TO DO
Reproduce the following lines word for word, leaving out the pictures.

[Extracted data entries]
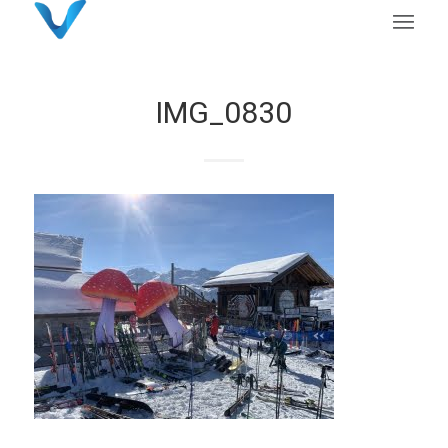
IMG_0830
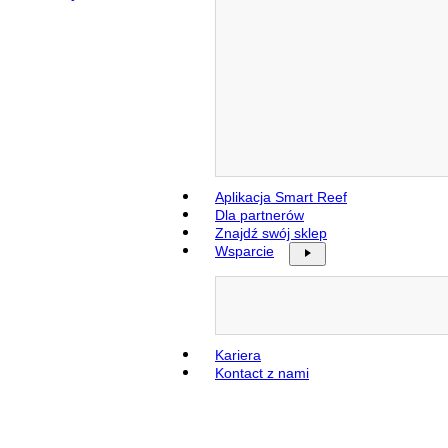
Aplikacja Smart Reef
Dla partnerów
Znajdź swój sklep
Wsparcie
Kariera
Kontact z nami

YOUR SOLUTION
IMG_0830
Aplikacja Smart Reef
Dla partnerów
Znajdź swój sklep
Wsparcie
Kariera
Kontact z nami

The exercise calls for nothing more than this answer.